7. To get to BeiDa, I rode my bike; this is the second trip I've taken of any length, so like everyone else I must of course offer my two cents on Chinese traffic. It's not that there are no rules, per se, so much as it is that different modes of transport bend/break those rules to varying degrees. Cars are the scariest (the whole 'turn whenever!' policy is, I think, the one good example of a lack of traffic laws, but I'm not 100% sure of this), but they're also the most likely to follow the rules of the road, most notably not going forward through a red light. Now and then, a car will use the bike lane, but hey. Mopeds, motorcycles, and motor scooters, on the other hand, often do whatever they want, including using the sidewalks and driving the wrong way down the bike lanes. Bikes always do whatever they want, weaving through traffic like it's nobody's business, and pedestrians are the same but with more mobility. No one group really yields to another - on a bike or on foot one watches traffic, not the lights or pedestrian crossing signals - but nobody really wants to kill anyone else either, and they won't run you over if you're assertive enough and give them enough time to stop. It's actually, perversely, a lot of fun, and not that much of a step up from someone who cut his teeth biking like a madman on the mean streets of New Haven; the only thing I regret about the situation is that I can't spare enough concentration to read most of the Chinese signs that I pass so I'm not getting a very good idea of what businesses are lining the streets that I'm biking.

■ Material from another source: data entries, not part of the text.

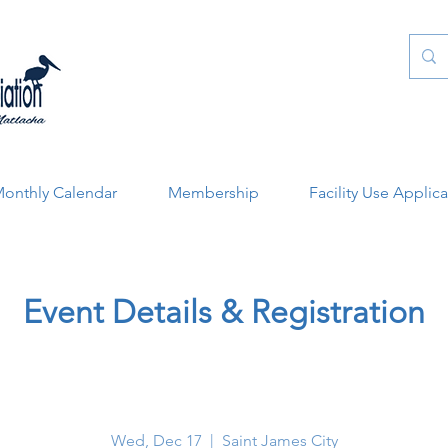
onthly Calendar
Membership
Facility Use Applic
Event Details & Registration
Wed, Dec 17
  |  
Saint James City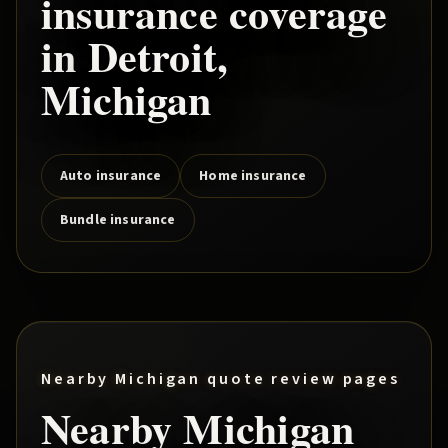
insurance coverage
in
Detroit
,
Michigan
Auto insurance
Home insurance
Bundle insurance
Nearby Michigan quote review pages
Nearby Michigan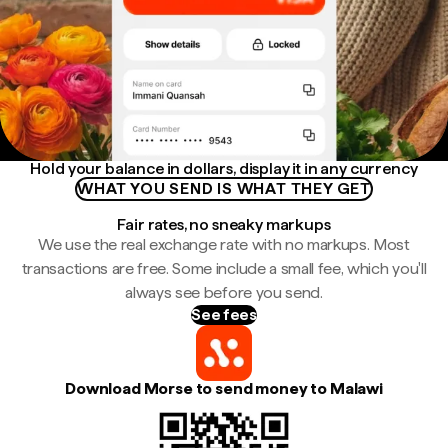
Hold your balance in dollars, display it in any currency
WHAT YOU SEND IS WHAT THEY GET
Fair rates, no sneaky markups
We use the real exchange rate with no markups. Most
transactions are free. Some include a small fee, which you'll
always see before you send.
See fees
Download Morse to send money to Malawi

8. Speaking of traffic, here's the list: i.e., the set of calamities that, given my absentminded nature, I've been expecting for some time now.

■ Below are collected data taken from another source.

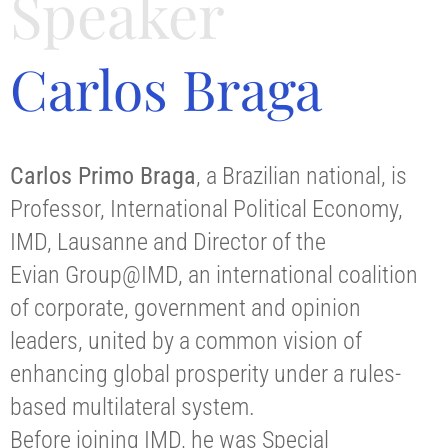
Speaker
Carlos Braga
Carlos Primo Braga
, a Brazilian national, is
Professor, International Political Economy,
IMD, Lausanne and Director of the
Evian Group@IMD, an international coalition
of corporate, government and opinion
leaders, united by a common vision of
enhancing global prosperity under a rules-
based multilateral system.
Before joining IMD, he was Special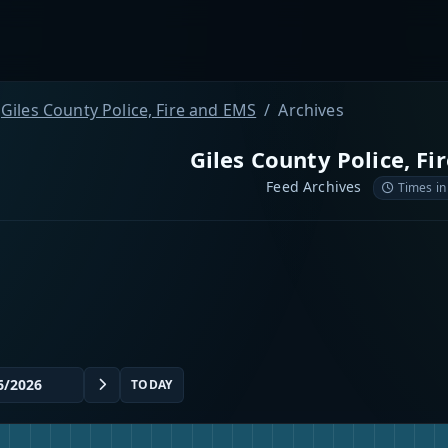
Giles County Police, Fire and EMS
Archives
Giles County Police, Fi
Feed Archives
Times in
TODAY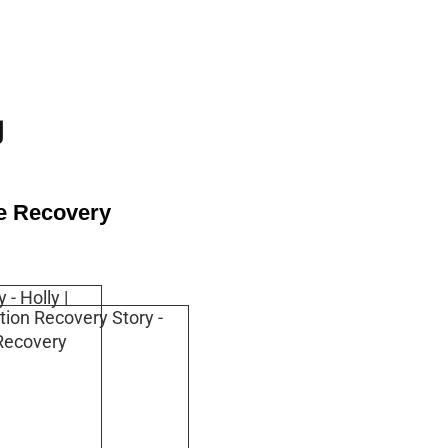
g
se Recovery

  • Lock self out of room. (check)
  • Bicycle breaks down. (check)
  • Lose a lot of stuff. (check: hat on day 2, something else I can't even remember on day 5 or so.)
  • Crash bicycle.
  • Get sunburned. (It's been over 100 semi-regularly this past week.)

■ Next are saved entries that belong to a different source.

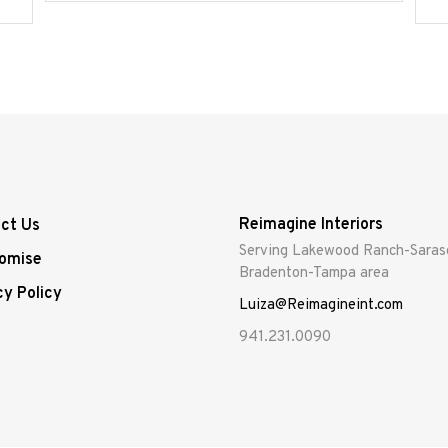
Reimagine Interiors
ct Us
Serving Lakewood Ranch-Saras
omise
Bradenton-Tampa area
cy Policy
Luiza@Reimagineint.com
941.231.0090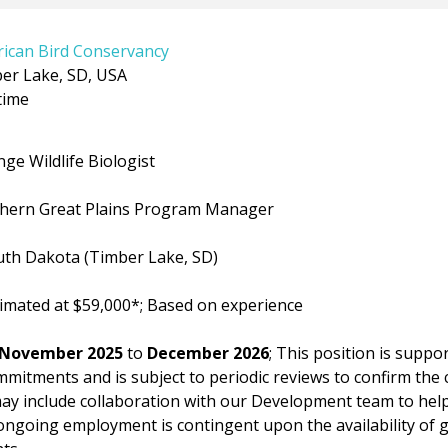
ican Bird Conservancy
er Lake, SD, USA
time
ldlife Biologist
rn Great Plains Program Manager
akota (Timber Lake, SD)
 at $59,000*; Based on experience
November 2025
to
December 2026
; This position is supp
mitments and is subject to periodic reviews to confirm the 
may include collaboration with our Development team to hel
ongoing employment is contingent upon the availability of 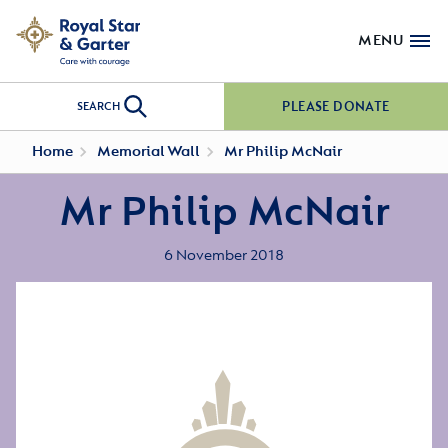
MENU
PLEASE DONATE
SEARCH
Home
Memorial Wall
Mr Philip McNair
Mr Philip McNair
6 November 2018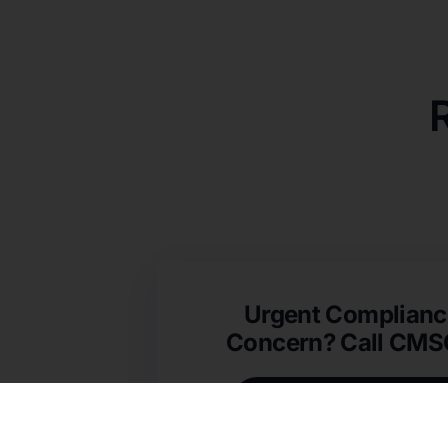
Urgent Complianc
Concern? Call CM
(631) 692-4422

  • Oversleep --> late for class.
  • Think I boiled the water when I really didn't --> diarrhea.
Well, I'm 3 for 6... not bad, so far. Knowing me, though, the rest are just a matter of time...



Anyway, on Friday afternoon we leave for Inner Mongolia. I'm pumped! Un(?)fortunately, that means I won't be blogging again until I get back the following weekend, but fear not: I'll probably double-blog it up (I've been saving a few special topics for such an occasion) to meet with Light Fellowship reporting requirements, and of course the petitions of my many fans.


In the not very relevant words of Gandalf: "Look to my coming, at first light, on the fifth day. At dawn, look to the east."